Alinhamento dos senadores

Já os senadores são mais alinhados ao Governo Federal. Segundo o Radar do Congresso, os três senadores cearenses votaram alinhados ao Planalto em 84% das votações. O levantamento foi realizado a partir de 183 deliberações ocorridas no plenário da Casa.

No Senado, a bancada mais alinhada com o Governo Federal é a do Acre – com índice de 95% -, enquanto a menos alinhada é a do Rio Grande do Norte – com índice de 77%.

Para cientistas políticos, a dinâmica no Senado é diferente da observada na Câmara, por isso a diferença também no alinhamento com o Palácio do Planalto. Monte lembra que senadores são eleitos para mandatos de oito anos, ao contrário dos quatro para deputado, e são escolhidos em uma eleição majoritária – assim como os chefes de Executivo.

“Eles não têm o atendimento de bases eleitorais pequenas nem são tão influenciáveis por governador ou presidente”, explica o pesquisador. Monte argumenta ainda que Eduardo Girão (Podemos) foi eleito “na onda Bolsonaro”, enquanto Tasso Jereissati (PSDB) tem posicionamentos econômicos semelhantes aos do governo federal.

“Já Cid Gomes, mesmo sendo crítico ao presidente, tem posicionamentos mais independentes quanto ao PDT. Então, ele acaba votando de acordo com cada tema”, argumenta.

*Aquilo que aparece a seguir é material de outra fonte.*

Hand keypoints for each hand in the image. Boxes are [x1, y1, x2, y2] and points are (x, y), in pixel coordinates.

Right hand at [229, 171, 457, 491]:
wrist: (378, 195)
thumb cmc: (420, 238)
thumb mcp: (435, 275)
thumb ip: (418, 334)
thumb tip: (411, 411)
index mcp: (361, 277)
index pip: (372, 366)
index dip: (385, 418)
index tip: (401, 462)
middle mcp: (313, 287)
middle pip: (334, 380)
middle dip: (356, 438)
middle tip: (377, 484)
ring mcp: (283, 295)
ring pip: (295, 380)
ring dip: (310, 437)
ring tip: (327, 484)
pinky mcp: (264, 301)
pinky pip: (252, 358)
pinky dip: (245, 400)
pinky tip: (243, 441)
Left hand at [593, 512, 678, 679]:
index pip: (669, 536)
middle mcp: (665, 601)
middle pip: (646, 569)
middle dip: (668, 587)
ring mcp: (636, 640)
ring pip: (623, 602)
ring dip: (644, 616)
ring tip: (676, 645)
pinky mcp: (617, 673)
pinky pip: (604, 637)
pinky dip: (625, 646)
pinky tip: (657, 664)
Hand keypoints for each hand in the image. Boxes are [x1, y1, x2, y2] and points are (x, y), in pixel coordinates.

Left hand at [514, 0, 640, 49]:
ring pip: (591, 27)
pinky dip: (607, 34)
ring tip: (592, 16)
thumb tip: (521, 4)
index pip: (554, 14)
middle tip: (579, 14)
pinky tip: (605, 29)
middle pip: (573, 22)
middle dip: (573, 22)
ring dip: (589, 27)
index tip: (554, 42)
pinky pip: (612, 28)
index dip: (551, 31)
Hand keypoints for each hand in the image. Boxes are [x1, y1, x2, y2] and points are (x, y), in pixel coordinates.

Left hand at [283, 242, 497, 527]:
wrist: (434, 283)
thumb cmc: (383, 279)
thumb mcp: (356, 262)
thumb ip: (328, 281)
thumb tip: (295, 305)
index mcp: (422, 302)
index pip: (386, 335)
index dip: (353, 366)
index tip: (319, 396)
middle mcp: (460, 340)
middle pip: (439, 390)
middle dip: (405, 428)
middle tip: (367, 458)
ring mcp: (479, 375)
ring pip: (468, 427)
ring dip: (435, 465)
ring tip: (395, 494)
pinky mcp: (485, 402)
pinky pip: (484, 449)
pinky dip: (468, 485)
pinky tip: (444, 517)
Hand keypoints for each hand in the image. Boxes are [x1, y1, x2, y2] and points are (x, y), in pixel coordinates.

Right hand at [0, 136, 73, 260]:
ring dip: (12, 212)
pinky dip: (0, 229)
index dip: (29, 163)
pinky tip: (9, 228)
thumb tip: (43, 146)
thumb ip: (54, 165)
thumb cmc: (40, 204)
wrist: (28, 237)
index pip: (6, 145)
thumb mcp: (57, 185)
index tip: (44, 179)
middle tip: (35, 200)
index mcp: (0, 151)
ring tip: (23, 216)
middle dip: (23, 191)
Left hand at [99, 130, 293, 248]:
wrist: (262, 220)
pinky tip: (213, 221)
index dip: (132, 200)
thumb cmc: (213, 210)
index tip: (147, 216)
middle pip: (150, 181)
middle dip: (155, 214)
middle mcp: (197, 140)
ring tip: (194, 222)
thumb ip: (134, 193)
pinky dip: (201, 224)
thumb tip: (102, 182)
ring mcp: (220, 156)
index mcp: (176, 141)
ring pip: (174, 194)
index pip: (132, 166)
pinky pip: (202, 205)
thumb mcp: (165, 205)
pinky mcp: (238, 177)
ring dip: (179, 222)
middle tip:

A cientista política Carla Michele ressalta ainda a diferença na pressão exercida pelas bases eleitorais. “O processo parlamentar se inicia na Câmara. Acaba sendo um espaço de muita disputa e as pessoas costumam ver mais o que os deputados federais estão fazendo”, afirma. “Além disso, o tempo de mandato do deputado é mais curto. Então, tem que estar mais preocupado com a tendência do eleitorado para manter esses eleitores”, acrescenta.